* **Page excerpt**
┌──
At the peak of the bull market, digital asset prices tend to reach new highs, with user activity staying at the highest level during the cycle. But as bears take charge, both cryptocurrency prices and community engagement take a significant hit.
Due to the above, Web3 organizations may face substantial discrepancies in revenue, making forecasts more challenging for accountants. Simultaneously, they could also lead to negative cash flows due to overspending during bull markets and reduced cash inflows after prices have reached the bottom.
2. Asset Volatility
Besides the market itself, digital asset prices are also subject to rapid changes. As most Web3 organizations receive inflows and send outflows in several different cryptocurrencies, this increased volatility makes it harder to forecast how much cash they will have on hand to cover financial obligations.
Moreover, a Web3 project's cash flow (CFI) could fluctuate with cryptocurrencies' volatility and the state of the market.
For example, an organization could have generated $4.81 million through asset sales by disposing of 1,000 ETH at the peak of the bull run on November 9, 2021. On the other hand, selling the same 1,000 ETH at the market bottom on June 19, 2022 would only realize $993,000 of revenue for the project.
3. Accounting Complexities
Regarding the crypto market, certain factors should also be highlighted that could make the accounting process more complex for Web3 CFOs.
Unlike a brick-and-mortar business that offers products and services in a single currency, most Web3 organizations manage cash flow in numerous fiat and digital assets. Besides increasing volatility-related risks, doing so requires accountants to calculate the exchange rates for several instruments and track transactions across multiple wallets, CEX accounts, and bank accounts.
Furthermore, Web3 organizations often deal with a large volume of cash inflows and outflows as part of their operating activities. Handling this process manually is time-consuming, inefficient, and prone to errors.
How to Effectively Manage and Forecast Crypto Cash Flow as an Enterprise?
Efficient crypto cash flow management involves cash flow statements and forecasts, as well as applying best practices to tackle common challenges.
1. Create a Cash Flow Statement (CFS)
To get started, let's first create a cash flow statement (CFS). The CFS is a financial report that summarizes an organization's cash inflows and outflows for a given period. Unlike forecasts, it focuses on past transactions and paints a picture of the project's cash management.
Every CFS must include cash inflows and outflows across three main sections:
Cash flow from operations (CFO): The money that comes from ordinary operations (e.g., product sales, interest payments, salary and wage payments, and rent payments). In general, a positive CFO could indicate the long-term viability of a company.
Cash flow from investing (CFI): The cash that has been generated or spent on investments and related activities.
Cash flow from financing (CFF): The cash paid to shareholders and received from investors and financial institutions.
As per the FASB's guidance, GAAP-compliant organizations may also need to include a disclosure of their non-cash activities in their cash flow statements.
└──
* **Information shown**
┌──
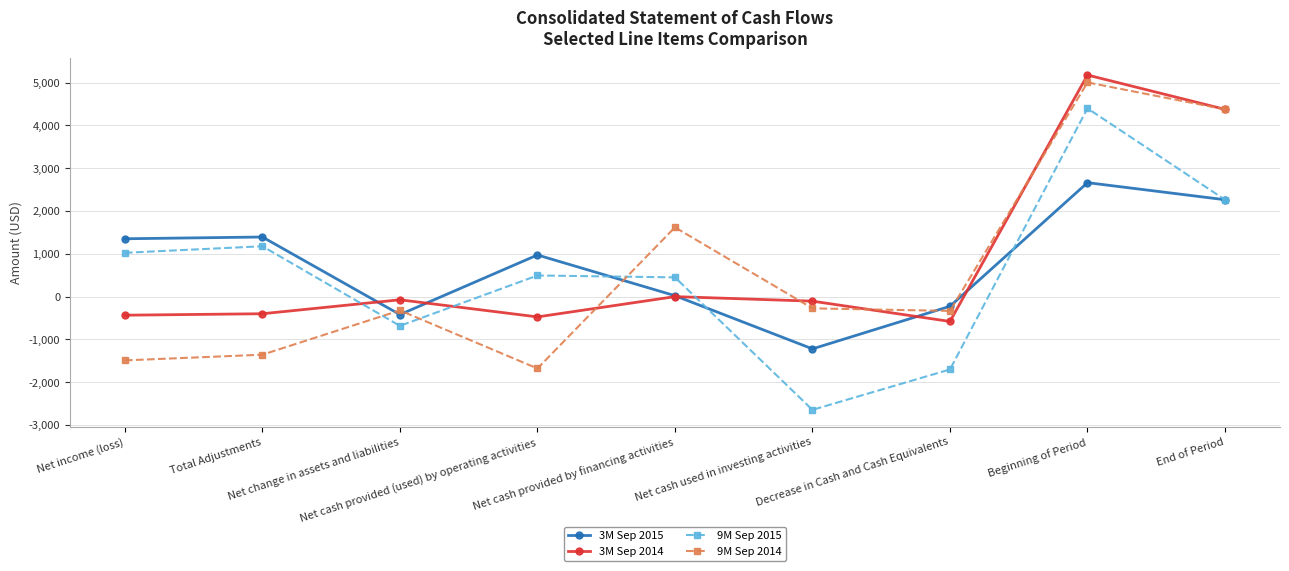

What is the sum of all 3M Sep 2015 values?

6800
└──
* **Required work**
Reproduce the passage of the Web3 cash flow text between "Unlike a brick-and-mortar" and "1. Create a Cash Flow Statement (CFS)", inclusive. The material is separate from the Web3 cash flow text and has no connection to it.

* **Finished exercise**
Unlike a brick-and-mortar business that offers products and services in a single currency, most Web3 organizations manage cash flow in numerous fiat and digital assets. Besides increasing volatility-related risks, doing so requires accountants to calculate the exchange rates for several instruments and track transactions across multiple wallets, CEX accounts, and bank accounts.
Furthermore, Web3 organizations often deal with a large volume of cash inflows and outflows as part of their operating activities. Handling this process manually is time-consuming, inefficient, and prone to errors.
How to Effectively Manage and Forecast Crypto Cash Flow as an Enterprise?
Efficient crypto cash flow management involves cash flow statements and forecasts, as well as applying best practices to tackle common challenges.
1. Create a Cash Flow Statement (CFS)